Любимов схватил со стола папку, и тут уж точно его действиями управлял бес, потому что тарабакинский роман остался лежать на столе, а в руки родоначальника русского героико-эротического боевика перекочевал один из экземпляров сочинения Бородавина. К несчастью, оба — и маститый романист, и начинающий мемуарист — не имели привычки писать на папках названия своих сочинений.

На  этом  бес,  видимо,  покинул  Любимова,  потому  что,  расставшись  с  Тарабакиным и поостыв, директор «Прозы» не одобрил свое поведение. И как всегда в таких случаях, у него возникло желание обойти подразделения издательства и дать кому следует нагоняй. Он резко встал из-за стола — так резко, что «Фруктовая диета» частично оказалась на полу, — и вышел в коридор, с другого конца которого в это мгновение появилась опоздавшая Людочка. На ней, бедной девушке, и выместил свое раздражение Олег Мартынович.


Каляев выпил с Виташей чая, съел бутерброд с засохшей, прослезившейся капельками жира колбасой и почувствовал себя сносно: похмелье отступало. Он не удержался и поведал Виташе о вчерашнем разговоре на кухне, но сделал это в комических тонах, — а как еще рассказывать такое? — и когда закончил, то и сам отнесся к происшедшему несерьезно.

— Виташа, по-моему, меня разыграли, — заключил Каляев свое повествование и прибавил с восхищением и обидой: — Вот собаки пройдошливые!.. Поймали, на голый крючок поймали!

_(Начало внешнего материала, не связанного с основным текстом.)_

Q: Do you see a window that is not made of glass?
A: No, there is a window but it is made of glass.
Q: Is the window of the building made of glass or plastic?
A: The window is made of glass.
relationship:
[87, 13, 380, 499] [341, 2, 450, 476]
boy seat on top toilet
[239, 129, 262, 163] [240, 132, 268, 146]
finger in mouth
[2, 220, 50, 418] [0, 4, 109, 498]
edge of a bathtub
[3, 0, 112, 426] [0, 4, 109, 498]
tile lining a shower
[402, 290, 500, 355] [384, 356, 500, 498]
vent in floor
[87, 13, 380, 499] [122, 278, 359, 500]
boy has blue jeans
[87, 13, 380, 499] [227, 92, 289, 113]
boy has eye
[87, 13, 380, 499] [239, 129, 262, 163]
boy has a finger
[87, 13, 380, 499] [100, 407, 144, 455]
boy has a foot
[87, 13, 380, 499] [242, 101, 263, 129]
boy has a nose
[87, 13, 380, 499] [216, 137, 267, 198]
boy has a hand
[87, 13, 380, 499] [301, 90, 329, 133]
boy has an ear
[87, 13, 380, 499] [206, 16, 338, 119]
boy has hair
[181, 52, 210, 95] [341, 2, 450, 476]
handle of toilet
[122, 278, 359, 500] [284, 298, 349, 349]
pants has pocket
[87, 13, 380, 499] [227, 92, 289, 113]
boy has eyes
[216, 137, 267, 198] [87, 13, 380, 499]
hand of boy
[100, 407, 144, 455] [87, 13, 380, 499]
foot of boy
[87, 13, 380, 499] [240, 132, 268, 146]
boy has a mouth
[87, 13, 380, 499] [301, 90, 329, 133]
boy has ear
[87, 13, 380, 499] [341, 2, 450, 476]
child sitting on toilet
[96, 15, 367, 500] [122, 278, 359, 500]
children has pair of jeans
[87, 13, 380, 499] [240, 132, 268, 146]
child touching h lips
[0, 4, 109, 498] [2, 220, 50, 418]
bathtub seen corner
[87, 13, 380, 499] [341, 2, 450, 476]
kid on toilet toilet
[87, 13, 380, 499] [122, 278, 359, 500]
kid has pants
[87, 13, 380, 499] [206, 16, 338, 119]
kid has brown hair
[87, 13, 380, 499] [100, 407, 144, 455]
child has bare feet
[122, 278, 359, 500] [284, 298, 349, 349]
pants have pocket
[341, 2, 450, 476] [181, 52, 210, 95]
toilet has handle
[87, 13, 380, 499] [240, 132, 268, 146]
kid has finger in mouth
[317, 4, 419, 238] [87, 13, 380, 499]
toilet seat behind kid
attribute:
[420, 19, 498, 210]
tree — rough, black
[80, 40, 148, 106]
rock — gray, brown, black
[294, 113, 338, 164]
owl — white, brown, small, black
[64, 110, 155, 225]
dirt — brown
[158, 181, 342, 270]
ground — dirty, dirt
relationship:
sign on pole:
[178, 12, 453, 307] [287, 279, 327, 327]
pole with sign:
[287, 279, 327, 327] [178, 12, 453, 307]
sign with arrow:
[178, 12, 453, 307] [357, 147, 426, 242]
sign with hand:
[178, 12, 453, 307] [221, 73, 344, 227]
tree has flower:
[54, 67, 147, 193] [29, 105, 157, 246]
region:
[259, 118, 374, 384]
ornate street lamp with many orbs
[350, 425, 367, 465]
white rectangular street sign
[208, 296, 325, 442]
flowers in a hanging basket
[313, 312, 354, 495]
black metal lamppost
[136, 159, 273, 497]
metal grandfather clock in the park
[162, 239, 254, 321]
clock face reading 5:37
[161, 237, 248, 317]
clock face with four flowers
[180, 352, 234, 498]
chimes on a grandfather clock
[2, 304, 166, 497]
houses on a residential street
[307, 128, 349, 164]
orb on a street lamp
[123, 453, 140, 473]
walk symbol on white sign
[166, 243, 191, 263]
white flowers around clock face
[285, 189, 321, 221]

Все на лету схватывают...

— А то ты раньше не знал! Разыскать их и надавать хорошенько!..

— И после экзекуции надеремся в знак примирения... Нет, пожалуй, я сделаю перерыв: и роман у меня стоит, и денег нужно добыть. Если так дальше пойдет, то мои домашние будут Машкиной овсянкой питаться.

—  Хочешь, я тебе одолжу? — предложил Виташа, взял висящее на спинке стула махровое полотенце в жирных пятнах и вытер пролитый чай.

Каляев проследил за его рукой.

— А что это нынче у Бунчукова махровые полотенца используются не по назначению? И в таком количестве... Я что-то вчера не уловил.